--- Exercise text ---
Background: Education for Sustainable Development (ESD) is a holistic approach to achieving the globally-agreed Sustainable Development Goals (SDGs) (United Nations, 2015) that emphasises learning for sustainability rather than about sustainability. ESD-infused curricula are characterised by three key ingredients:
- sustainability-related conceptual content that underpins the SDGs;
- skills development framed around the key competencies for sustainability (Advance HE/QAA 2021); and
- learning via transformative pedagogies that are central to future-focused curricula (Price et al., 2024).
ESD completely aligns with active learning pedagogies in calling for transformative, participatory methods that employ a head-heart-hands approach (Sipos et al., 2008), and where students learn by doing using authentic, real-world examples (Thomas, 2009; Sterling, 2012; Price et al., 2021). The UNESCO-endorsed CoDesignS ESD Framework (Ahmad et al., 2023) embodies these principles and has been adopted by the University to implement its strategy for embedding ESD through all programmes. The Active Learning CoP is an important conduit for providing and promoting staff development around ESD, collating resources, engaging participants in debate, sharing practice, initiating projects, and providing support and mentoring. Situating ESD within the Active Learning CoP helps to debunk a common myth that ESD is merely teaching about the SDGs, and reinforces the importance of active pedagogies. Underpinning our ESD activities within the CoP, we draw upon an exemplar from current teaching practice that was co-created with students using the CoDesignS ESD Framework (Nicholson et al., 2004).
--- Records shown ---
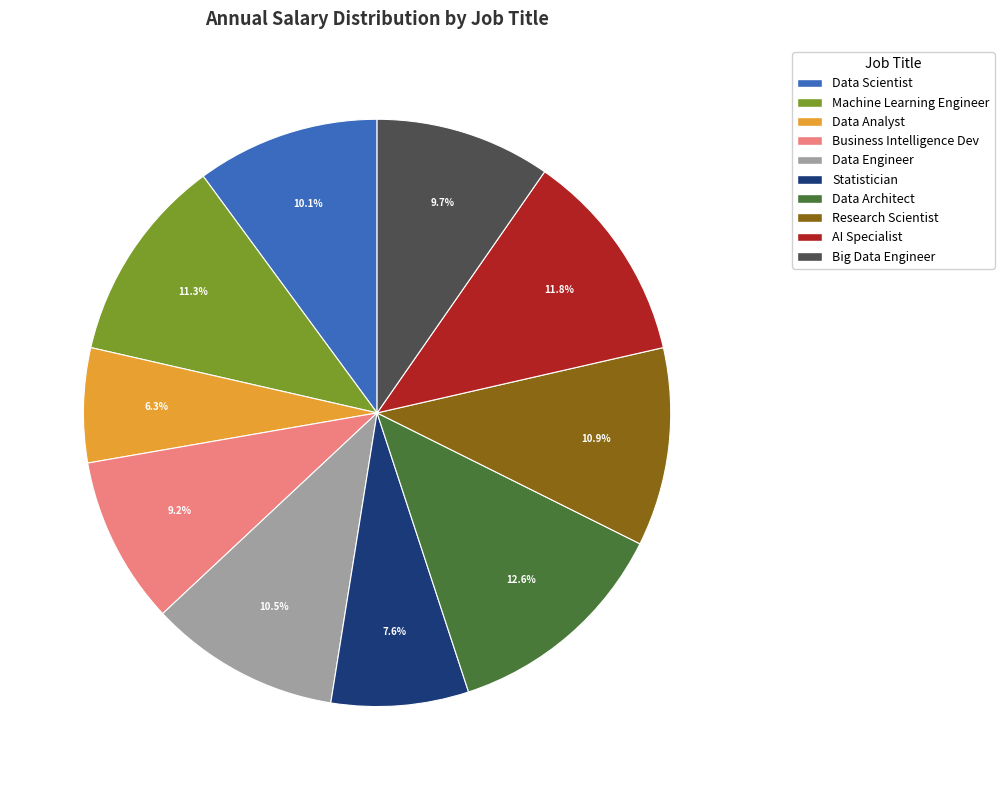

Does any single category account for the majority?

No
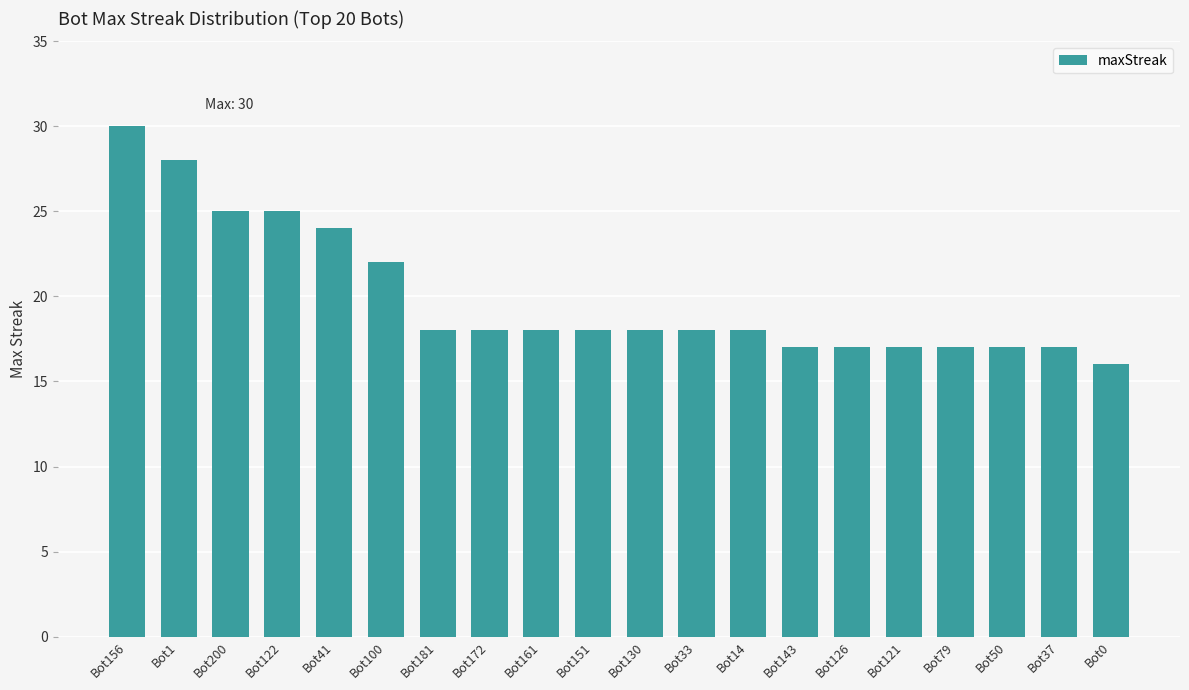

True or false: the data shows 14 at Bot1.

False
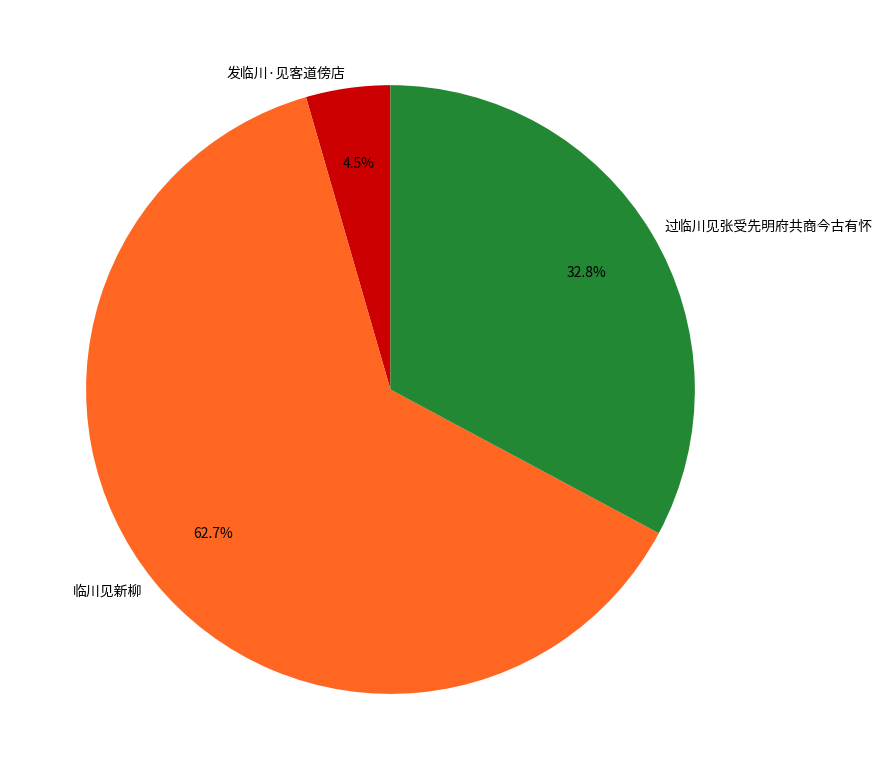

How much of the chart is everything except 发临川·见客道傍店?

95.5%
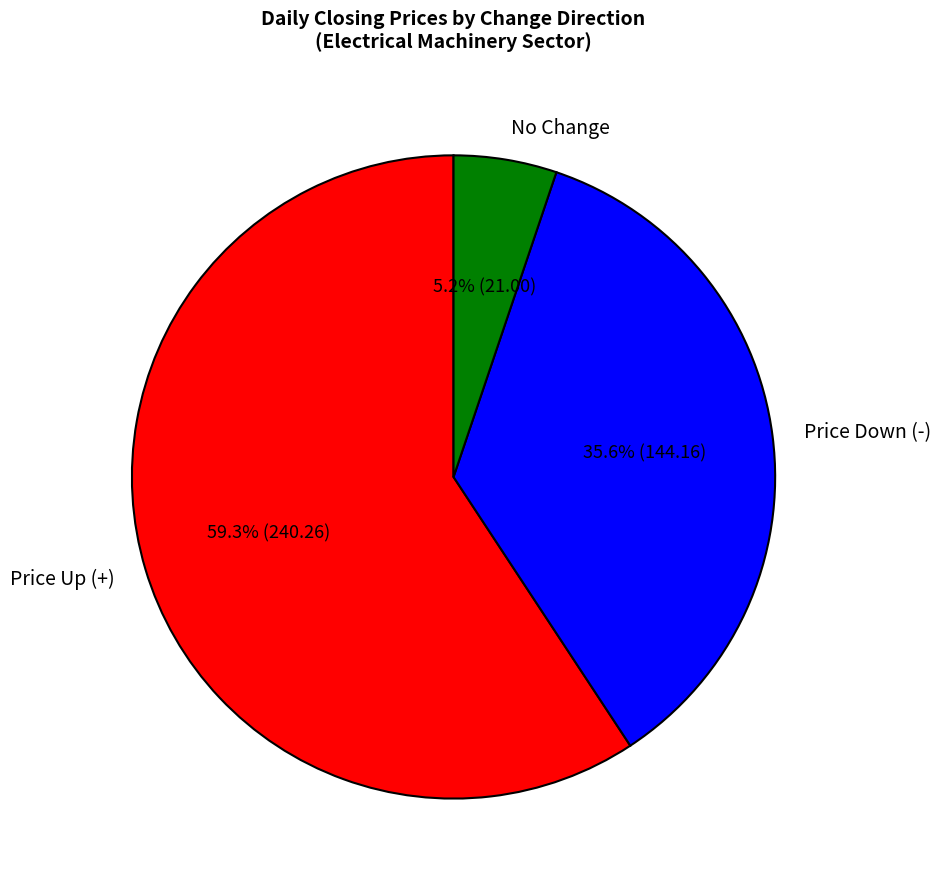

Is the sum of Price Down (-) and No Change greater than half?

No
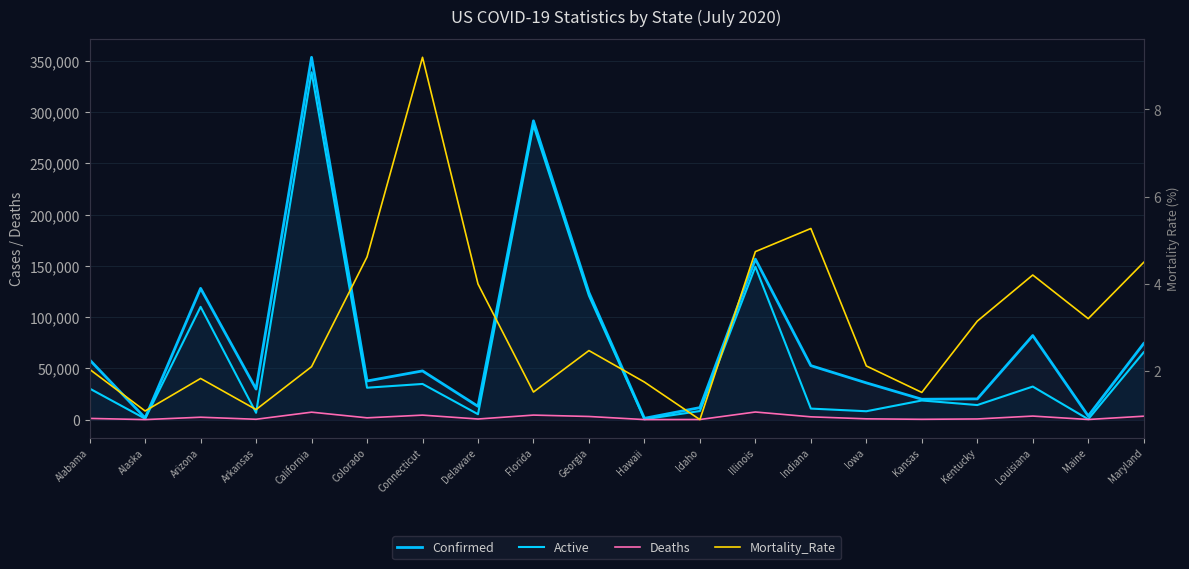

What position from the right is Alaska?

19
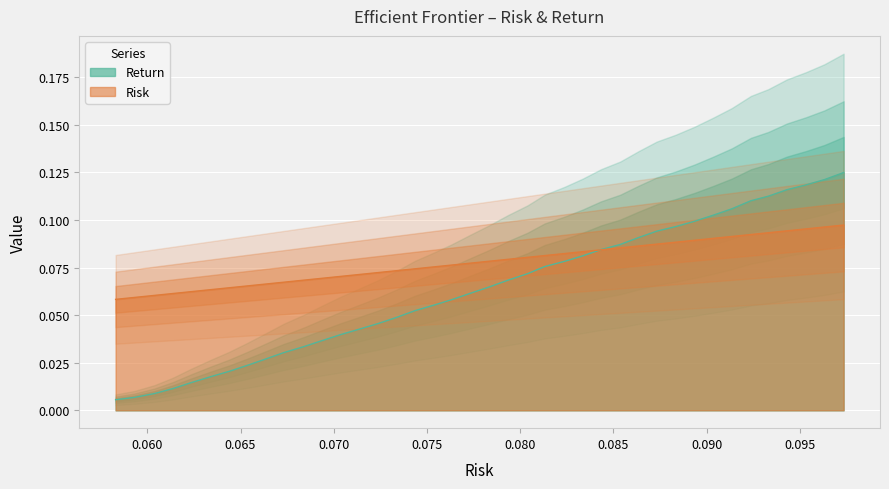

What are all the series names shown in the legend?

risk, return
---
● Exercises to complete:
(1) Answer these questions about the text on Education for Sustainable Development:
(a) What kind of learning does ESD emphasize?
(b) Which framework has the University adopted to implement its strategy for embedding ESD through all programmes?
(c) What common myth does situating ESD within the Active Learning CoP help to debunk?
(2) Write out the part of the text on Education for Sustainable Development from "Background: Education for" up to and including "et al., 2024).".
(3) Carry the text on Education for Sustainable Development further, starting after its last sentence.

● Exercise results:
(1)
(a) Learning for sustainability rather than about sustainability.
(b) The UNESCO-endorsed CoDesignS ESD Framework.
(c) The myth that ESD is merely teaching about the SDGs.

(2)
Background: Education for Sustainable Development (ESD) is a holistic approach to achieving the globally-agreed Sustainable Development Goals (SDGs) (United Nations, 2015) that emphasises learning for sustainability rather than about sustainability. ESD-infused curricula are characterised by three key ingredients:
- sustainability-related conceptual content that underpins the SDGs;
- skills development framed around the key competencies for sustainability (Advance HE/QAA 2021); and
- learning via transformative pedagogies that are central to future-focused curricula (Price et al., 2024).

(3)
Example: Professional Geographer is a core first-year module for around 100 students from several undergraduate programmes in the Department of Natural Sciences. Ostensibly, the module aim is to support students’ development of academic and professional skills. Recognising that in the absence of a discipline context, skills education has the potential to be dry and unengaging (Allan & Clarke, 2007), the module is built around a pedagogy of enquiry-based learning in project teams, and conceptually framed within the theme of global sustainability challenges. Teams choose their own project topics with an authentic, real-world basis, and this has proved to be a key motivator, enhancing engagement. Project topics chosen include inequality in fast fashion, food and/or water poverty, and the lifecycle carbon footprint of mobile phones. Team projects happen over one semester (12 weeks) and are supported by weekly workshops and small group tutorials. In these, skills are introduced and developed ‘just-in-time’ (i.e. as needed, as relevant) and there are multiple opportunities for formative feedback and peer learning. Assessed team projects are presented at an end-of-semester showcase event to maximise the social element. Individual assessed elements comprise:
- a written critical review on a project sub-theme; and
- an online professional development portfolio evidencing students’ experiences, achievements, learning, and reflections.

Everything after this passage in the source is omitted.